=== ページ本文 ===
──────────

オープン化のススメ(by Anil Dash)
オープン、オープンとクドイのは承知で(笑)このタイトル。;-)
昨日エントリ*1同様、OpenIDまとめのエントリ*2で知ったOpenIDファウンデーションの副会長David Recordon。
OpenIDを追っかけるなら彼のブログDavid Recordon's Blogは必読だね☆
そのDavid Recordonが勤めるSix Apartのチーフ・エバンジェリストAnil Dashがこんな上手い表現でオープン化のススメを云ってくれている。*3
Web上にある「独自のプラットフォーム」を氷に例え、一定の時間は形を保っている氷も時間が経てば溶けて水になり、そしてより良い技術となる、との見解だ。また、Googleによる「Webはプラットフォームである」という考えも紹介。これらから氷の浮いている水がWebそのものであり、氷が溶けることによってWebがより良くなっていくとの考えが読み取れる。
氷が溶けること、即ち「Open化」はゼロサムゲームではなく、誰にとっても新たな価値を生み出すものであると重ねて強調している。
そして、Openとビジネスとの関わりについて「Openの姿勢を貫いていけば、ひとつのビジネスを構築していくことが可能だと思う。考えなくてはならないのは、どういうサービスを提供したいのか、そのためにどの技術を使わなければならないかを、選択していくことなのだ」…
Six Apartのキーマンが語る「オープンの地平」--builder tech day - page3 - builder by ZDNet Japan
因にAnil Dashってどんな人?*4
ダッシュ氏は、Six Apartを設立したベン・トロットとミナ・トロットに続き、Six Apartへ3番目に入社した人物。Six Apartでは、Movable Typeを使ったブログシステム構築に関するトレンドや業界動向を把握する「Professional Network」を担当している。

──────────

=== 抽出行一覧 ===
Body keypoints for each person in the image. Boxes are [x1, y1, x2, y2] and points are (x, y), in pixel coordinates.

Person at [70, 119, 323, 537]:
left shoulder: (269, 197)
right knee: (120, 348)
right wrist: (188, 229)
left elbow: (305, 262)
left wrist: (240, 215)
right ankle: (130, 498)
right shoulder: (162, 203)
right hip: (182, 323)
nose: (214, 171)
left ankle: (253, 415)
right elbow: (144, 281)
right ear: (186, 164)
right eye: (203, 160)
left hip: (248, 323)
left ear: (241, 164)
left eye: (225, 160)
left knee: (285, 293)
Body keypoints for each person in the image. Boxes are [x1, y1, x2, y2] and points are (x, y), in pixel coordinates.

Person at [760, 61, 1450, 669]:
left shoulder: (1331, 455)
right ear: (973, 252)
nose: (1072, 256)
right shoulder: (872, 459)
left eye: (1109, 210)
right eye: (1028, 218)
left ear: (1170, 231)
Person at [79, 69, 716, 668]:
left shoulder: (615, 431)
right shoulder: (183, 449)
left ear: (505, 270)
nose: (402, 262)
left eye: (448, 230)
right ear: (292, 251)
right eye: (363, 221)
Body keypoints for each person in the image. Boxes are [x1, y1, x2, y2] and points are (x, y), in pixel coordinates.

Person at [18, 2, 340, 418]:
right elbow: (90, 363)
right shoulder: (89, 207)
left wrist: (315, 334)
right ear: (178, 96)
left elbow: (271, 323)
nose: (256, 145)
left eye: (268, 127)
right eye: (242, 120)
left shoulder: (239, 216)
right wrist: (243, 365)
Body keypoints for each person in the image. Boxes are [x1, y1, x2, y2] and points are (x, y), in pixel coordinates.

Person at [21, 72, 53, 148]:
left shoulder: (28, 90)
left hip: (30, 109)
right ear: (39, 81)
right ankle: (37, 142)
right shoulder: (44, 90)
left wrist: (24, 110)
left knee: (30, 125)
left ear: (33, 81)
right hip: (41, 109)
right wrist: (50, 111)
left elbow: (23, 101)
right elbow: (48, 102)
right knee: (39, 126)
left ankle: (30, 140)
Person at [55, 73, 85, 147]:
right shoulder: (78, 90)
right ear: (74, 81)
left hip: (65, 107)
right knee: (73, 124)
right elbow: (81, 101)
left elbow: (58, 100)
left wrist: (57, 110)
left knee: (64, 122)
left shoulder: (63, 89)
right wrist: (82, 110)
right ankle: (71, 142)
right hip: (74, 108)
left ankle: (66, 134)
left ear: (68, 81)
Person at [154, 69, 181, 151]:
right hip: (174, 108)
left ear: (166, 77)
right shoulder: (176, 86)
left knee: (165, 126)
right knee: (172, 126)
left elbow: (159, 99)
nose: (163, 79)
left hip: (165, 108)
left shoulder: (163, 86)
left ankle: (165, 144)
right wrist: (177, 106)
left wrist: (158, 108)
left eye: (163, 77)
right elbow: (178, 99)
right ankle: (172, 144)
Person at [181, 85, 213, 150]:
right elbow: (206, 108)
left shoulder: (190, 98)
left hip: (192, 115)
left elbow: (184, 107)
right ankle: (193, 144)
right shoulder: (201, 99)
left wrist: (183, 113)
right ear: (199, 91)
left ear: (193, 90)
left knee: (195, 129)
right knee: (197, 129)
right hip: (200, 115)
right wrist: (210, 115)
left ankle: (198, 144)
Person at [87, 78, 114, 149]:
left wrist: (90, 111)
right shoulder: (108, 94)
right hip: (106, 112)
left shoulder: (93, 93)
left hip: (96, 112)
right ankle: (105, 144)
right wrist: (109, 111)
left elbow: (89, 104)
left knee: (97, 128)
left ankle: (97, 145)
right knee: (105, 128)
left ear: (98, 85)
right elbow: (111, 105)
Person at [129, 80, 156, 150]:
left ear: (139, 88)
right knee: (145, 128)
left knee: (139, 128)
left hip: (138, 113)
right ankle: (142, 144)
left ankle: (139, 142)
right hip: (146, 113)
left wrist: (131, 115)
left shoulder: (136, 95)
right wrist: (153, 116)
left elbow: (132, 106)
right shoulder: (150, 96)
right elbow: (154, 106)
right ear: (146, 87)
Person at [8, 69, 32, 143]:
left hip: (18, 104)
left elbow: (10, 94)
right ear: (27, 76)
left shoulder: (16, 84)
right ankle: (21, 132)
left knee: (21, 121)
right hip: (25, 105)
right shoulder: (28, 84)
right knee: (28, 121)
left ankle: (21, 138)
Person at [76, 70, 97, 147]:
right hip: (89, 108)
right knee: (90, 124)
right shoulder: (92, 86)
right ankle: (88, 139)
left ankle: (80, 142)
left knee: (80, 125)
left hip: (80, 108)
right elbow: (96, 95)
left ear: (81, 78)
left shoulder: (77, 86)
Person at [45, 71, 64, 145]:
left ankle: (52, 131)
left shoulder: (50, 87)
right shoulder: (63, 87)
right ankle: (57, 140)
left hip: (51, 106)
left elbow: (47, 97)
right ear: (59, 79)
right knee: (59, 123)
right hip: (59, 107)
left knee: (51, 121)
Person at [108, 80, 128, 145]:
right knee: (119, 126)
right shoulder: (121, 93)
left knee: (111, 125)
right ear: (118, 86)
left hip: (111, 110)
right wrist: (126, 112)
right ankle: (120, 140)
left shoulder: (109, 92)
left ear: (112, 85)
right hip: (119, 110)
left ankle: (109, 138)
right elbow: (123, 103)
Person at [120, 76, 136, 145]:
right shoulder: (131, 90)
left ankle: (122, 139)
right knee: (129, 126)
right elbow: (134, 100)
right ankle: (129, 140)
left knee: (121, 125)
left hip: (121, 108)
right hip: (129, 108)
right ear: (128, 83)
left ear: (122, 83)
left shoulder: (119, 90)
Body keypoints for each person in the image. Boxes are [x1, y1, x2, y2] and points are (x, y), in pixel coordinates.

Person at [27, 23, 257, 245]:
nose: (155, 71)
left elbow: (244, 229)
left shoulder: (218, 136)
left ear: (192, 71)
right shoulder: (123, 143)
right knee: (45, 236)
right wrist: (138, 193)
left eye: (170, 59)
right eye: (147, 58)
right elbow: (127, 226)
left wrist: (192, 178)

──────────

=== 課題の目的 ===
オープン化について述べた上記のページ本文を、一字一句変えずに全文そのまま繰り返してください。

=== 記述回答 ===
オープン化のススメ(by Anil Dash)
オープン、オープンとクドイのは承知で(笑)このタイトル。;-)
昨日エントリ*1同様、OpenIDまとめのエントリ*2で知ったOpenIDファウンデーションの副会長David Recordon。
OpenIDを追っかけるなら彼のブログDavid Recordon's Blogは必読だね☆
そのDavid Recordonが勤めるSix Apartのチーフ・エバンジェリストAnil Dashがこんな上手い表現でオープン化のススメを云ってくれている。*3
Web上にある「独自のプラットフォーム」を氷に例え、一定の時間は形を保っている氷も時間が経てば溶けて水になり、そしてより良い技術となる、との見解だ。また、Googleによる「Webはプラットフォームである」という考えも紹介。これらから氷の浮いている水がWebそのものであり、氷が溶けることによってWebがより良くなっていくとの考えが読み取れる。
氷が溶けること、即ち「Open化」はゼロサムゲームではなく、誰にとっても新たな価値を生み出すものであると重ねて強調している。
そして、Openとビジネスとの関わりについて「Openの姿勢を貫いていけば、ひとつのビジネスを構築していくことが可能だと思う。考えなくてはならないのは、どういうサービスを提供したいのか、そのためにどの技術を使わなければならないかを、選択していくことなのだ」…
Six Apartのキーマンが語る「オープンの地平」--builder tech day - page3 - builder by ZDNet Japan
因にAnil Dashってどんな人?*4
ダッシュ氏は、Six Apartを設立したベン・トロットとミナ・トロットに続き、Six Apartへ3番目に入社した人物。Six Apartでは、Movable Typeを使ったブログシステム構築に関するトレンドや業界動向を把握する「Professional Network」を担当している。